North Carolina Loses Supreme Court Redistricting Case

North Carolina has had a tough time in the Supreme Court in the last two weeks. Last week the Court refused to review the 4th U.S. Circuit Court of Appeal’s decision holding that North Carolina’s voter ID law is unconstitutional and violates the Voting Rights Act. This week it concluded two congressional districts are unconstitutional racial gerrymanders.

Cooper v. Harris raises an issue litigated over and over since the 2010 census. Challengers claim the North Carolina legislature unconstitutionally packed minority voters into a few legislative districts to lessen their ability to influence races in other districts. The Supreme Court agreed, holding 5-3 that a North Carolina District Court correctly ruled that North Carolina relied too heavily on race in designing two majority-minority congressional districts.The Supreme Court has held that per the Equal Protection Clause if the use of race predominates in redistricting the district’s design must be “narrowly tailored” to serve a “compelling interest.” Complying with Section 2 of the Voting Rights Act (VRA), which prohibits vote dilution— “dispersal of [a group’s members] into districts in which they constitute an ineffective minority of voters”—is a compelling interest. A “strong basis in evidence” is needed to show the VRA requires race-based districting.

Following the 2010 census the North Carolina legislature increased the number of black voting-age population from over 40% to over 50% in Districts 1 and 12.

North Carolina practically speaking conceded that race predominated in the drawing of District 1. The state argued it had a “strong basis in evidence” to conclude District 1 had to be majority-minority to avoid vote dilution. But to prove vote dilution a district’s white majority must vote as a bloc to usually defeat the minority’s preferred candidate. Here, Justice Kagan, writing for the majority, pointed out for the last two decades District 1 was “an extraordinarily safe district for African-American preferred candidates.”

While North Carolina added nearly 100,000 new people to District 1, meaning the new district might be less safe for minority candidates going forward: “North Carolina can point to no meaningful legislative inquiry into what it now rightly identifies as the key issue: whether a new, enlarged District 1, created without a focus on race but however else the State would choose, could lead to §2 liability.”

North Carolina argued that District 12 was a political gerrymander and not a racial gerrymander.

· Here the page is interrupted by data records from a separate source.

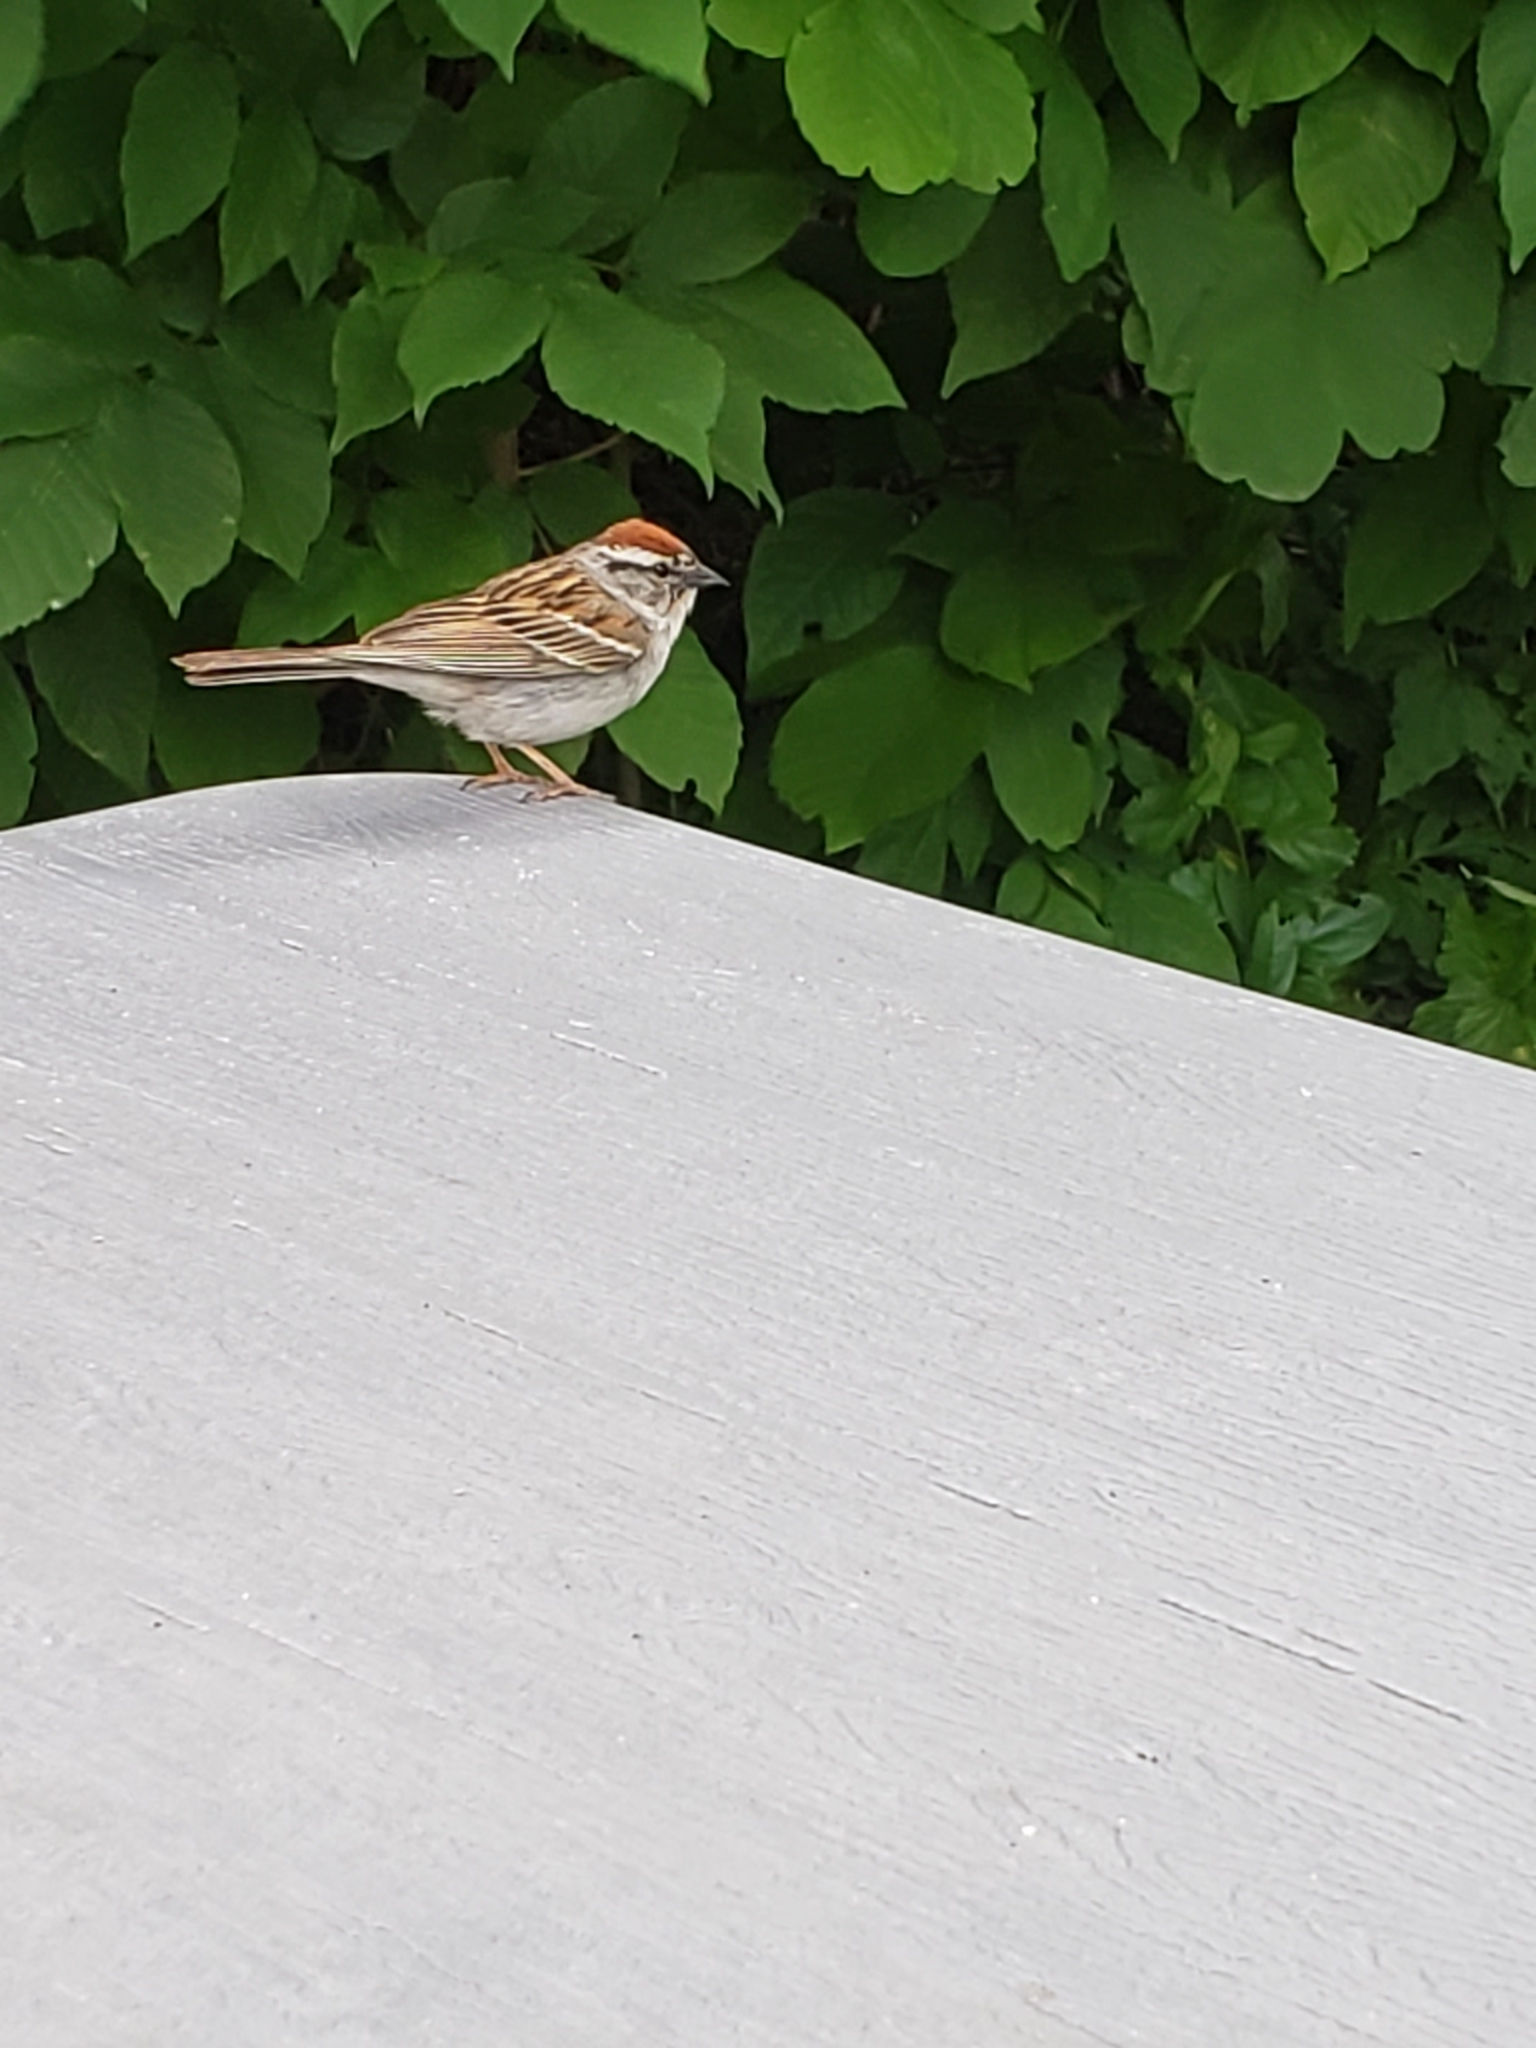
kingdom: Animalia
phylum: Chordata
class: Aves
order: Passeriformes
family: Passerellidae
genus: Spizella
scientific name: Spizella passerina
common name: Chipping sparrow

But the Supreme Court agreed with the lower court that numerous evidence in the record indicated otherwise, including statements of the redistricting committee chairs.

The Court also rejected North Carolina’s argument that the challengers should have introduced an alternative map that “achieves the legislature’s political objectives while improving racial balance.” According to the Court: “[a]n alternative map is merely an evidentiary tool to show that such a substantive violation has occurred; neither its presence nor its absence can itself resolve a racial gerrymandering claim.”